For a deployment on a cloud provider, a multi-node setup might be worthwhile if the object storage and the lock backend have significantly higher uptime than individual servers. Another benefit could be easier maintenance, if a multi-node setup allows worry-free replacing or upgrading of individual nodes.
Design sketch
One approach to support multiple nodes is to add leader election and request forwarding to the Sunlight server. A single leader node would be actively pooling certificates and updating the backends, while the other nodes would forward incoming requests to the leader.
The existing lock backend could function as a leader-election mechanism. If the lock's timestamp is recent, a node can assume some other node is the active leader. If it is not, a node can try to become the leader by updating the lock.
To forward requests, either the lock could include the current leader's identity as metadata, or each nodes can try and connect to all other nodes and ask them if they are the leader. Non-leader nodes can proxy incoming requests to the current leader.

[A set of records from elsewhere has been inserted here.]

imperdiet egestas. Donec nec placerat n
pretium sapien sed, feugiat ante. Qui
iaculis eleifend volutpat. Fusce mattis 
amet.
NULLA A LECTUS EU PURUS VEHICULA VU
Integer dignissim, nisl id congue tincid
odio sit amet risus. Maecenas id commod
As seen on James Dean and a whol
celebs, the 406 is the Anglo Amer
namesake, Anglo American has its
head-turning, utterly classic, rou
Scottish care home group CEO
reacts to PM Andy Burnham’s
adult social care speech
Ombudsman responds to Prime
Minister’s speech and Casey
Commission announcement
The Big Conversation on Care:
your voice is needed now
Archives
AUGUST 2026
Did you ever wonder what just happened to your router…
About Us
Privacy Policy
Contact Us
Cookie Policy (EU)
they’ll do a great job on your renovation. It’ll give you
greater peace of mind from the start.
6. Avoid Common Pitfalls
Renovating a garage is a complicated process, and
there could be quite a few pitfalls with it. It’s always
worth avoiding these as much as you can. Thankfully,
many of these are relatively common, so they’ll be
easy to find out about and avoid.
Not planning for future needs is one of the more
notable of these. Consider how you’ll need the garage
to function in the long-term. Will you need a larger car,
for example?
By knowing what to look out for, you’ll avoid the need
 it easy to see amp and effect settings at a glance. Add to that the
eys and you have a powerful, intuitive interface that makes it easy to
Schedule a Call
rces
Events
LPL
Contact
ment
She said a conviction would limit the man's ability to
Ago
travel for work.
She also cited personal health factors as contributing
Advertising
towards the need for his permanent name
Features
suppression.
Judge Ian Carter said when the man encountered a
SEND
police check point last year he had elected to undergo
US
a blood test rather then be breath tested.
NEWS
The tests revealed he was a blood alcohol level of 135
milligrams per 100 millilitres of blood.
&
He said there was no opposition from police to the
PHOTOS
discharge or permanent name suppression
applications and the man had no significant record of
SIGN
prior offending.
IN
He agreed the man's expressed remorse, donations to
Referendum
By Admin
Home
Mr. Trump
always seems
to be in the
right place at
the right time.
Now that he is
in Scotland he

That leaves the deduplication cache. Each node could keep its local deduplication cache up to date by repeatedly adding certificates downloaded from the storage backend. This would be complicated logic does not exist yet. It might be nice to have that logic anyway, to support backfilling the cache for disaster recovery. Alternatively, something like Litefs could share the cache between nodes but that adds quite a bit more machinery.
A node might be unhealthy in some way and still become the leader. For example, it might not be reachable by CAs yet still have access to the lock backend. Or it might be able to update the lock backend, but not have write access to the storage backend. One way to handle that might be to add some internal health monitoring to the leader, where if the sequencer fails with a fatal error, or if a node does not receive any incoming requests, it will give up its leader position for some time.